Dlvr.it’s distribution services offers a free account and scales up with paid plans. A US$9.99 per month plan will manage 50 feeds and publish to 15 social profiles. For US$19.99 per month, you get unlimited feeds and social accounts, plus faster publishing and up to three optimized post queues. A US$149.99 per month enterprise plan allows up to 10 users and priority support.

Dlvr.it also helps marketers reach new followers in addition to staying engaged with the ones they already have, Flitter says. Promoted Stories is a feature that takes a piece of content and hosts it on a search-optimized page. It includes social media sharing buttons, mobile-friendly adaptive layout, and a clean presentation.

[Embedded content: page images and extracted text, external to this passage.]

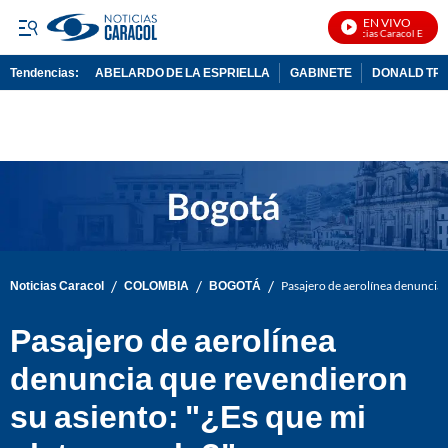
EN VIVO
Noticias Caracol En Vivo
Tendencias:
ABELARDO DE LA ESPRIELLA
GABINETE
DONALD TR
PUBLICIDAD
/
/
/
Noticias Caracol
COLOMBIA
BOGOTÁ
Pasajero de aerolínea denuncia q
Pasajero de aerolínea
denuncia que revendieron
su asiento: "¿Es que mi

“The focus is really on reading the content,” Flitter says. “There can be a lot of distractions on your website.”

Promoted Stories are distributed via an ad exchange network using 300×250 pixel graphic ads. The content can be targeted to a specific audience.

While Huffman hasn’t tried Dlvr.it’s Promoted Stories feature, she credits the platform for much of her Twitter success. She estimates her engagement on Twitter has gone up 35 per cent over the past two years of using the service.

But she still checks her feeds daily to make sure the automated posting doesn’t include content she might find distasteful.

“You have to be careful when you’re using it for business if it’s not your own RSS feed,” she says.